Letterman indicated that he neither wanted to do an original show nor rerun the Sept. 18 broadcast, evidently concerned that he would appear to be grandstanding. On Thursday, however, word came that Letterman is still considering doing a show on Sept. 11, though no one from "Late Show With David Letterman," which is on hiatus, would comment. Letterman's decision would presumably also determine whether CBS' 12:35 a.m. "The Late Late Show with Craig Kilborn," which is produced by Letterman's Worldwide Pants production company, works that day.

Meanwhile, whatever plans or concerns "The Tonight Show" has are unclear; no one from the show was available for comment. "The Tonight Show" used Arizona Sen. John McCain as its first post-Sept. 11 guest ("We will prevail. We will prevail," McCain proclaimed), and the show plans once again to turn to McCain as its unofficial crisis counselor.
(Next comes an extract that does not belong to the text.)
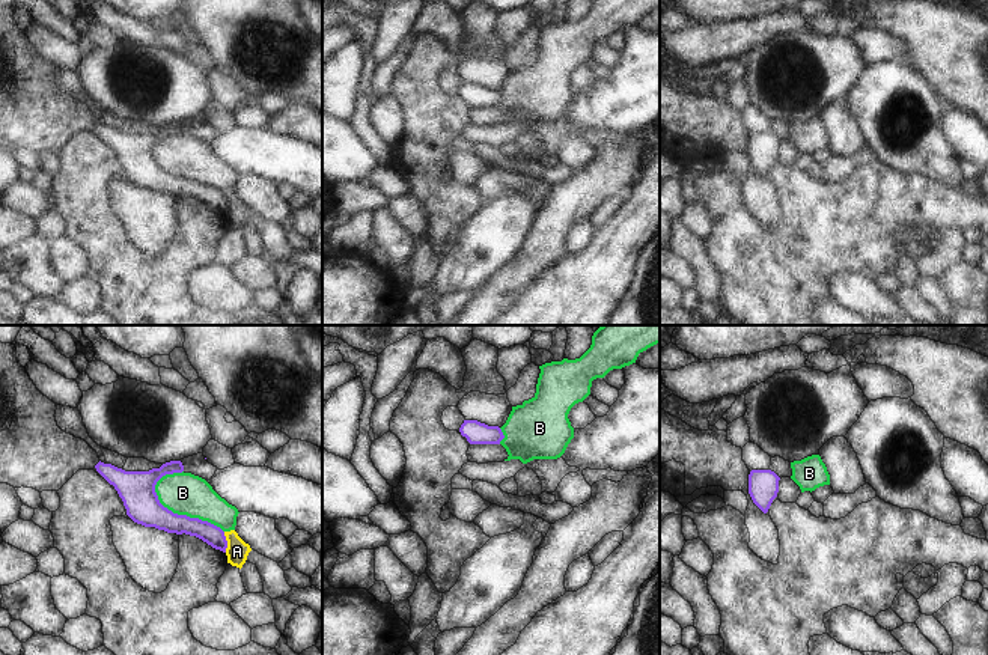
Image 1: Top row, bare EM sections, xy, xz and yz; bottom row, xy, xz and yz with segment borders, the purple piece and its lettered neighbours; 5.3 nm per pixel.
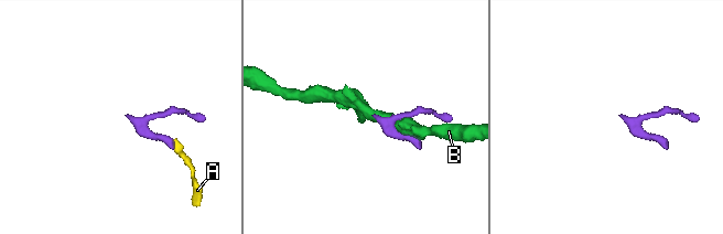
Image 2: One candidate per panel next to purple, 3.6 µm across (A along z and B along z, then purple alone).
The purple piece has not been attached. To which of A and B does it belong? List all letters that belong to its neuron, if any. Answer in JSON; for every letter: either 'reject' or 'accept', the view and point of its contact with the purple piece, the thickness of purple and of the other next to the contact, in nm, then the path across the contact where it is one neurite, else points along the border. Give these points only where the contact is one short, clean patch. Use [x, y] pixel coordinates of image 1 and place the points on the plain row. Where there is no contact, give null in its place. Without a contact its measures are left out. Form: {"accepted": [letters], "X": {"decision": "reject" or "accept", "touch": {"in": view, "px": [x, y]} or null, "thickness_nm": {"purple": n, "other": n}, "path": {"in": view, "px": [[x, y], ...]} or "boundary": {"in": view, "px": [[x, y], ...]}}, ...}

Leno, it is presumed, will do a monologue, though it is difficult to imagine a more awkward context for his mild populist gibes at the day's headlines.

"Saturday Night Live" doesn't have its season premiere until Oct. 5.

"All I know right now is that we're dreading the reliving of the feelings, dreading the anniversary, dreading having to work in a comedy-producing environment in that context again," said Madeleine Smithberg, "The Daily Show's" executive producer. The show's staff returns from a two-week vacation Sept. 9.

The Comedy Central series' slings and arrows at broadcast news pomposity have earned it critical and popular acclaim. Smithberg noted that "The Daily Show" faces a greater challenge than the late-night talk shows, given that so much of "The Daily Show" is predicated on lampooning the news.

"Your role as a human being supercedes your role as a satirist," she said. (The sentiment was echoed a year ago by "Daily Show" host Jon Stewart, who, in an earnest post-Sept. 11 on-air speech, said: "There were no jobs available for a man in the fetal position under his desk crying, which I would have gladly taken. So I came back here.")

In the show's 11 p.m. time slot, Comedy Central will rerun a "Daily Show" special featuring its correspondents.

Booking guests for Sept. 11 presents its own set of challenges. "We have been--'besieged' is the wrong word--inundated would be more accurate, by media requests from both print and TV to be a part of their Sept. 11 coverage," said Stan Rosenfield, publicist for such name actors as Will Smith, Robert De Niro and George Clooney.

"Our clients just have kind of told me individually, and this is also my feeling ... , we don't care to be a part of it. This is about media coverage and not about the event."

"The Daily Show's" Smithberg agrees."We're going to be reliving it in such a way that newspapers can sell newspapers and networks can get ratings," Smithberg said. "The overall effect is that you become numb to something you should never become numb to."